In this study, BMI and body weight are related to BMD of the lumbar spine and hip, and postmenopausal women with higher BMI and body weight have higher BMD values. Adipocytes are known to be an important source of estrogen production in postmenopausal women[13, 14]. Estrogen inhibits bone reabsorption by osteoclasts[15, 16]. As BMI increases in postmenopausal women[17], increased adipose tissue may lead to increased estrogen production and osteoclast inhibition, leading to increased bone mass[18-20]. Obesity is associated with insulin resistance[21], which is characterized by various abnormalities that may result from high plasma insulin levels[22], including androgen and estrogen overproduction in the ovaries and decreased hepatic production of sex hormone-binding globulin[23]. These changes may lead to increased levels of sex hormones, resulting in decreased osteoclast activity, which leads to increased bone mass and possibly increased osteoblast activity[24]. Therefore, BMD of obese people is higher than that of people with normal weight, reducing the risk of OP and fragility fractures in obese people[25].

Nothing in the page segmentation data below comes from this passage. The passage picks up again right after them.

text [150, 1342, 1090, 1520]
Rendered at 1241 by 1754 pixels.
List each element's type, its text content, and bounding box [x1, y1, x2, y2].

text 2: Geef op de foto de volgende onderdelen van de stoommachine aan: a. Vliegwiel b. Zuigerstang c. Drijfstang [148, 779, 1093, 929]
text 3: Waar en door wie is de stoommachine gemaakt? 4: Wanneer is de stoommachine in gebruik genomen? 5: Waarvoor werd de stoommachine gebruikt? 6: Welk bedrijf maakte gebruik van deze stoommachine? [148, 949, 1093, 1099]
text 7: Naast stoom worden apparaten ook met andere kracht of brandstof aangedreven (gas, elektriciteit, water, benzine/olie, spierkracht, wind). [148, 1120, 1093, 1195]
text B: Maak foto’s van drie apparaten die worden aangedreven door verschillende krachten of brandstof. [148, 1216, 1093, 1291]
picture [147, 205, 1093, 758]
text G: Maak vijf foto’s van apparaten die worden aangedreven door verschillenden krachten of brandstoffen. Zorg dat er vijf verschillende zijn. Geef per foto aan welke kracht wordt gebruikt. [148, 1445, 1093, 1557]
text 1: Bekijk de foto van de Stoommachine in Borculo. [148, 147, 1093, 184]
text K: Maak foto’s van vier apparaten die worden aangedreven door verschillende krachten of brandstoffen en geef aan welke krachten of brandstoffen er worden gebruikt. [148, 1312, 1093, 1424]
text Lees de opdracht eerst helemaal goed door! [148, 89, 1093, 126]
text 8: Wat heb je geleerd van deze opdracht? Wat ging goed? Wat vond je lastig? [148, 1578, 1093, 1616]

A prospective study found that early postmenopausal women with lower BMI lost more bone mass than those with higher BMI[26]. Similar studies have reported consistent findings that lower BMI, body weight is associated with lower BMD[27]. There is also a study showing that obesity has no protective effect on fractures in postmenopausal women and is associated with an increased risk of ankle and thigh fractures[28]. In another study, further multivariate analysis in subjects stratified by body weight confirmed the inverse relationship between bone mass and fat mass after controlling for the mechanical loading effect due to total body weight, indicating that increasing fat mass may not have a beneficial effect on bone mass[29, 30]. The differences between these results may be related to the study design, population as well as sampling methods, which should be further studied and discussed in future research.
The results of our study have important clinical significance. Firstly, it can provide a reference for follow-up research to further study and explore the relationship between BMI, body weight and BMD. Secondly, it can provide a reference for the need for OP prevention in natural postmenopausal women with relatively low BMI and weight.
Although this study's findings could explain the relationship between BMI, weight, and BMD, it has some limitations. A potential source of bias in this study is residual confounding due to risk factors that we could not account for in our analyses , such as socioeconomic status, education level, physical activity level, smoking, alcohol consumption, vitamin D status, sex hormone levels, and nutritional status. To obtain more accurate results, the participants in our study were randomly selected, which should ensure its external validity, and the DXA measured BMD was accurate and reliable, which ensures the internal validity of the study, so selection bias is unlikely to affect the associations between BMI, body weight, and BMD investigated in this study. The generalizability of our findings to clinical practice in the general population may be affected by participant inclusion criteria. Another limitation to our study is that, participants were naturally menopausal women aged 45 to 72, and the results may not apply to broader age groups and to perimenopausal and premenopausal women. Another limitation is that because of the limited number of participants, the small sample size, and the lack of detailed BMI classification, the results cannot definitively explain the relationship between BMI and BMD. Finally, only women were included in the study, and the relationship between BMI, weight, and BMD may be different in men can be further explored in future studies.